Prompt
Where in the records does the word "linejoin" occur? Copy each line in which it does.

[Collected data entries]
Start of Block

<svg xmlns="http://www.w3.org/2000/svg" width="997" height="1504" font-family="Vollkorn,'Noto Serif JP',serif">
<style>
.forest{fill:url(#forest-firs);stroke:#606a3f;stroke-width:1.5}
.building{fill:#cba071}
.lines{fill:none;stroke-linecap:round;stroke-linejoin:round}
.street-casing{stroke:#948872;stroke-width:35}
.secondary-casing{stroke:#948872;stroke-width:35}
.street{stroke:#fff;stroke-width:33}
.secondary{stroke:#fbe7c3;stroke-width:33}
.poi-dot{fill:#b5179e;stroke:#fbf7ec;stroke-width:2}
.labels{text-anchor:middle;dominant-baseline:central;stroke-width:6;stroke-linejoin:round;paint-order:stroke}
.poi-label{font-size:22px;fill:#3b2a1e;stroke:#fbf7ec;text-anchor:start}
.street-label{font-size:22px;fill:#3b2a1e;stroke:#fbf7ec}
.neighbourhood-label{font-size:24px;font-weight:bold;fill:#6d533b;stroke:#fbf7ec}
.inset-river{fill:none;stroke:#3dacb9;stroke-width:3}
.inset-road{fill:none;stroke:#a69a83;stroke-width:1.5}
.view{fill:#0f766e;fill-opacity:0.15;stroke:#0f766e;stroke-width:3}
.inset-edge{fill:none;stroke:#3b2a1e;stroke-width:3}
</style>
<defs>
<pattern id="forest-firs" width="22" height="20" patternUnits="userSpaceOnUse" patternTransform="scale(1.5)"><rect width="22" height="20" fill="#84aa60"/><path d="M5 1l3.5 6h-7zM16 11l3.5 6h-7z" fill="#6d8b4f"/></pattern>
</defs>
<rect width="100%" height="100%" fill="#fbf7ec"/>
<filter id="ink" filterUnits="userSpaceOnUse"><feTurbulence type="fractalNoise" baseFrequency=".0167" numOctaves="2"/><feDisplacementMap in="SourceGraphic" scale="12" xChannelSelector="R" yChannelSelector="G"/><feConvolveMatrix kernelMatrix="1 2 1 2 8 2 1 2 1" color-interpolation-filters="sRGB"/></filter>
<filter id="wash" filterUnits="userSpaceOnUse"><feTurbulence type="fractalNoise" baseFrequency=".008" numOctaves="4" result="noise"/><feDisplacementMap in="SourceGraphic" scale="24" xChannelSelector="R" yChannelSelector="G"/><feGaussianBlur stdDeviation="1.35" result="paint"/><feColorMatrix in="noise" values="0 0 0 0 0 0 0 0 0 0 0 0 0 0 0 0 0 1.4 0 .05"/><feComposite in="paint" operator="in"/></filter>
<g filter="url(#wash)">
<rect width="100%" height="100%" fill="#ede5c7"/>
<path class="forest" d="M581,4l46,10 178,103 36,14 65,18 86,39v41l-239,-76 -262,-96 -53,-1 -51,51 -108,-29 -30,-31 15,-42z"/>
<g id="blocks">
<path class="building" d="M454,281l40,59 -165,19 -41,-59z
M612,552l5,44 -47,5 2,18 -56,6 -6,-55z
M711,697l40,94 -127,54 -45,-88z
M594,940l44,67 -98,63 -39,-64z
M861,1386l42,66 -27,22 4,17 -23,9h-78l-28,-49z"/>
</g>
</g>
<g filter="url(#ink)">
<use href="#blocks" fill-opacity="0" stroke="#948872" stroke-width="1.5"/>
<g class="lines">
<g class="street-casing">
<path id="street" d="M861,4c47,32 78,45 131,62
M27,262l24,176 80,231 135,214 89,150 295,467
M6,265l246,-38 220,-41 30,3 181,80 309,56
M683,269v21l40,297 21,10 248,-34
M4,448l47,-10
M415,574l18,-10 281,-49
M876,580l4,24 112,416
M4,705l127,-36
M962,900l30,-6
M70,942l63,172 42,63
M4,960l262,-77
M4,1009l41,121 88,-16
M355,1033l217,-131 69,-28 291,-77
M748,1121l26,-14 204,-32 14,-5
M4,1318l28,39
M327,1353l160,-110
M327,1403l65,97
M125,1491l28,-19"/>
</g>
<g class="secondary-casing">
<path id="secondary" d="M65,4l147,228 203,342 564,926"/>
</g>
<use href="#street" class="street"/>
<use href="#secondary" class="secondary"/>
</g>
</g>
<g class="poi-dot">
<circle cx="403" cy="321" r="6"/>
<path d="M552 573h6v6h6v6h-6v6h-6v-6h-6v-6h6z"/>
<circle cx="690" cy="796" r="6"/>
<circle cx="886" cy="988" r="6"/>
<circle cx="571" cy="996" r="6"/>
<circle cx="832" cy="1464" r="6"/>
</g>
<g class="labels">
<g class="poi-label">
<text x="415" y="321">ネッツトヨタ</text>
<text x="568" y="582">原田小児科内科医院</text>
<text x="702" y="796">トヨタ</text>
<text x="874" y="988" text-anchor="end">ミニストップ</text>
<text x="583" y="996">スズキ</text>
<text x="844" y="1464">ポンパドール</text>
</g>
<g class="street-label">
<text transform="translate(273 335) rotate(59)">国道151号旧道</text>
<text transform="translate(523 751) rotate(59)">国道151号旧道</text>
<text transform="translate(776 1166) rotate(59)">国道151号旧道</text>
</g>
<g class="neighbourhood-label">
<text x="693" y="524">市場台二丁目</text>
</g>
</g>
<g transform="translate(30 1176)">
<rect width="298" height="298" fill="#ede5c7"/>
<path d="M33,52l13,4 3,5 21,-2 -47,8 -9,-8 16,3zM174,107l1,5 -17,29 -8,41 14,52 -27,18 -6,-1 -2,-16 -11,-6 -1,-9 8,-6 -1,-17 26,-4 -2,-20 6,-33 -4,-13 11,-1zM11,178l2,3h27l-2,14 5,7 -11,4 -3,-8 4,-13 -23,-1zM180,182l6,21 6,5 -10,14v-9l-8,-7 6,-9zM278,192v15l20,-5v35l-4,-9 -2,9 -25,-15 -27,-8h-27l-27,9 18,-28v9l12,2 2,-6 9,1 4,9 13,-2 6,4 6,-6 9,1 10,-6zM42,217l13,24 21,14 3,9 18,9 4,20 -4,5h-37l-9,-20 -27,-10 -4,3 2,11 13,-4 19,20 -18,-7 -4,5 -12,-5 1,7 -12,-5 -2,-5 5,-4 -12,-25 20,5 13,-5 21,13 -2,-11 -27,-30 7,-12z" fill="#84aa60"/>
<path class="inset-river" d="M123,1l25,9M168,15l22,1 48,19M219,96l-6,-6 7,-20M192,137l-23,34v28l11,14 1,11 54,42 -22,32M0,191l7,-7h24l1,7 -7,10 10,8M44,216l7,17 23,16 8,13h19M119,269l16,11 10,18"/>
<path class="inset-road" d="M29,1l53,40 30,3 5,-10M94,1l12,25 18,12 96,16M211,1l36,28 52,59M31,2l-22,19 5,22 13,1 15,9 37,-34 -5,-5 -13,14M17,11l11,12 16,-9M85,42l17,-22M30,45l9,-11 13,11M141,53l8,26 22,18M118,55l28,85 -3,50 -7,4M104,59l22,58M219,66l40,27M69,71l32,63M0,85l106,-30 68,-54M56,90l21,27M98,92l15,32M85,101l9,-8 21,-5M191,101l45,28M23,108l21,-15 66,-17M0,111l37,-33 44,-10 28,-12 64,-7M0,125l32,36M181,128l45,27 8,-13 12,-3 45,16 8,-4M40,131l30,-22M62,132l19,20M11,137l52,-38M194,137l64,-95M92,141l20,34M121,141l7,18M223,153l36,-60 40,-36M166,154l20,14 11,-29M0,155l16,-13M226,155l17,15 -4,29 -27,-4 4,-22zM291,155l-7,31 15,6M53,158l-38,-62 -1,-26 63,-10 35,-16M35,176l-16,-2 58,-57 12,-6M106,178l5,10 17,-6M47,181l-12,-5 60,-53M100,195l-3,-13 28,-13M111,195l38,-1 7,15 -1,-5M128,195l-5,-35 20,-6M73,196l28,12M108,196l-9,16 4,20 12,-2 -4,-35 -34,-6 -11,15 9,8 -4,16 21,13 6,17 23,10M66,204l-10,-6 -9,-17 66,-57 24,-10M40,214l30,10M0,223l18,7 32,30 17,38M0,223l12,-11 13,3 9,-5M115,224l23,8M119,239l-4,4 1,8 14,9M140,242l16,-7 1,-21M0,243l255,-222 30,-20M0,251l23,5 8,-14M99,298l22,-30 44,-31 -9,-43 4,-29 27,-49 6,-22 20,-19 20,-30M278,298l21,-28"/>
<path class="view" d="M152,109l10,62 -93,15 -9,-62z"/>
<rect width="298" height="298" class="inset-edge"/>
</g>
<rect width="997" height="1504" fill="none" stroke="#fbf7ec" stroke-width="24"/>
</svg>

End of Block

Finished task
.lines{fill:none;stroke-linecap:round;stroke-linejoin:round}
.labels{text-anchor:middle;dominant-baseline:central;stroke-width:6;stroke-linejoin:round;paint-order:stroke}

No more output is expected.